Regarding the economic impact, although there are no studies evaluating the units of measurement of direct costs of riluzole used in the present study to allow accurate comparisons, it was established that the total and annual costs per patient were three to ten times lower than that reported in the United States, Canada, Spain and the United Kingdom 12,13,35-38. Other relevant expenses were not considered, such as hospitalizations due to complications related to the illness, medical consultations by specialists or indirect costs.

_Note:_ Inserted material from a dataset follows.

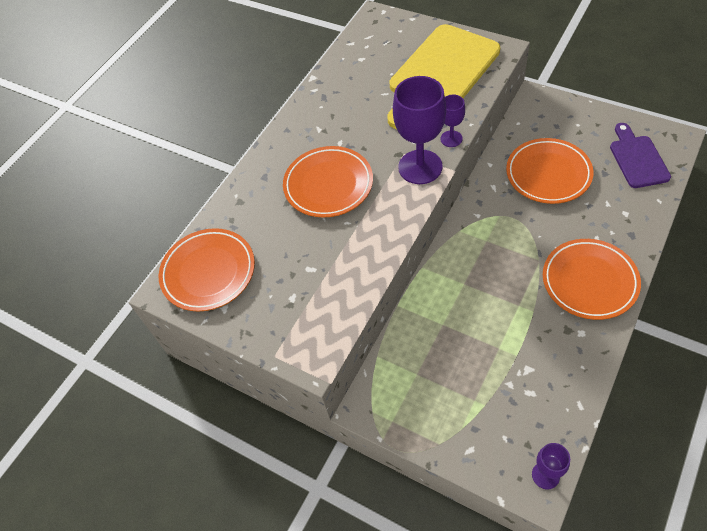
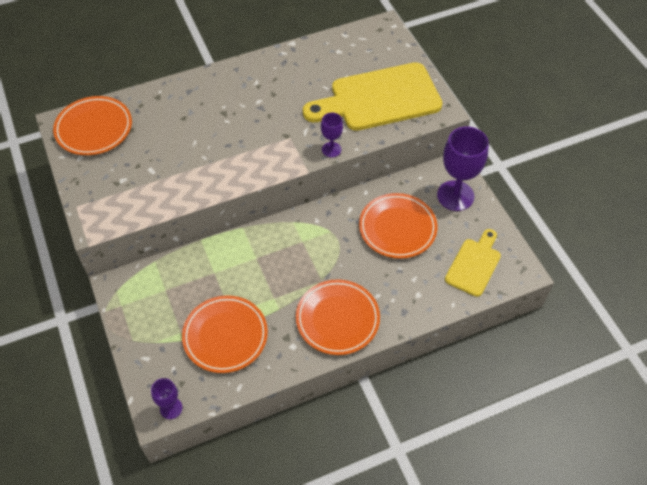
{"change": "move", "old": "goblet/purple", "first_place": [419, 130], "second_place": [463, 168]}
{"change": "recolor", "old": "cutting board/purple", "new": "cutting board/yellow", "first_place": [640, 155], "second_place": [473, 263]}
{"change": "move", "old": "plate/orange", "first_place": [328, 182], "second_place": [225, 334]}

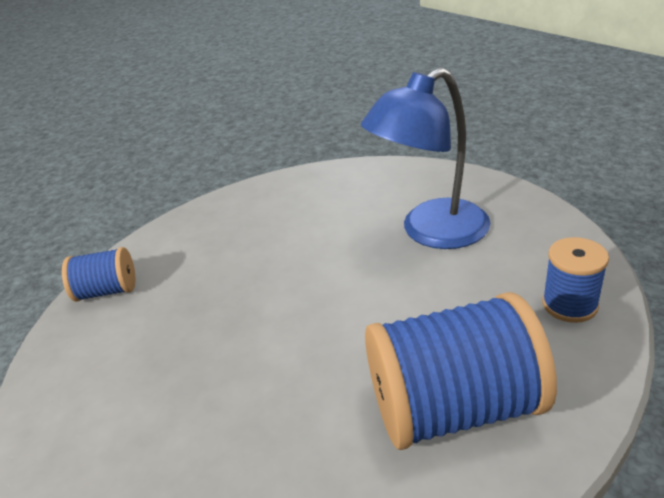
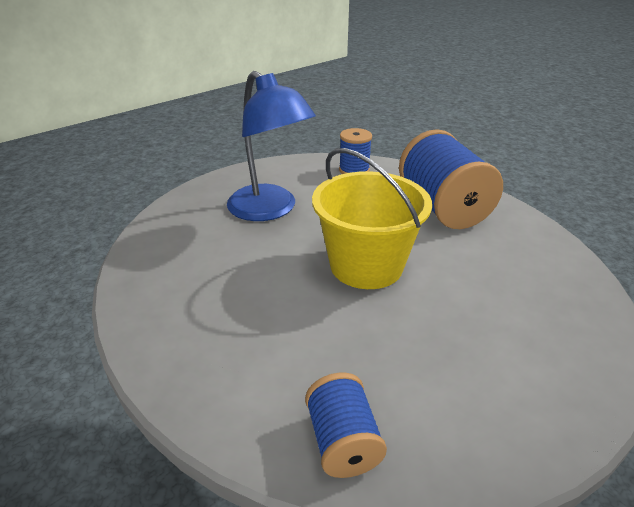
{"change": "insert", "new": "bucket/yellow", "second_place": [372, 218]}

This research has limitations related to the nature of observational studies, the interpretation of certain findings and the generalization of the results, as the information was obtained from databases and not directly from patients or prescribers. Medical records were not consulted, which will be addressed in additional studies in the second phase of this line of research that includes clinical data such as disease phenotype based on electrophysiological criteria, adherence to treatment, incidence of adverse reactions attributable to medication, complications, results of diagnostic tests and the effects of other therapeutic interventions, such as the use of positive pressure devices, alternate feeding routes and nutritional interventions, among others. Although this analysis was carried out with all the patients identified with ALS in the target population, its findings cannot be extrapolated to the entire country.
CONCLUSIONS
From the above findings, it can be concluded that the use of riluzole in patients with motor neuron disease in Colombia is carried out at the doses recommended by the WHO based on clinical trials in subjects with an average age of 61 years who are affected by other comorbidities and conditions, such as depression, hypertension, pain and hypothyroidism. These comorbidities are relevant to identify drugs that can interact and modify the therapeutic response at a direct cost lower than that reported by other countries. Further studies are recommended to determine the effectiveness of riluzole in real-life conditions.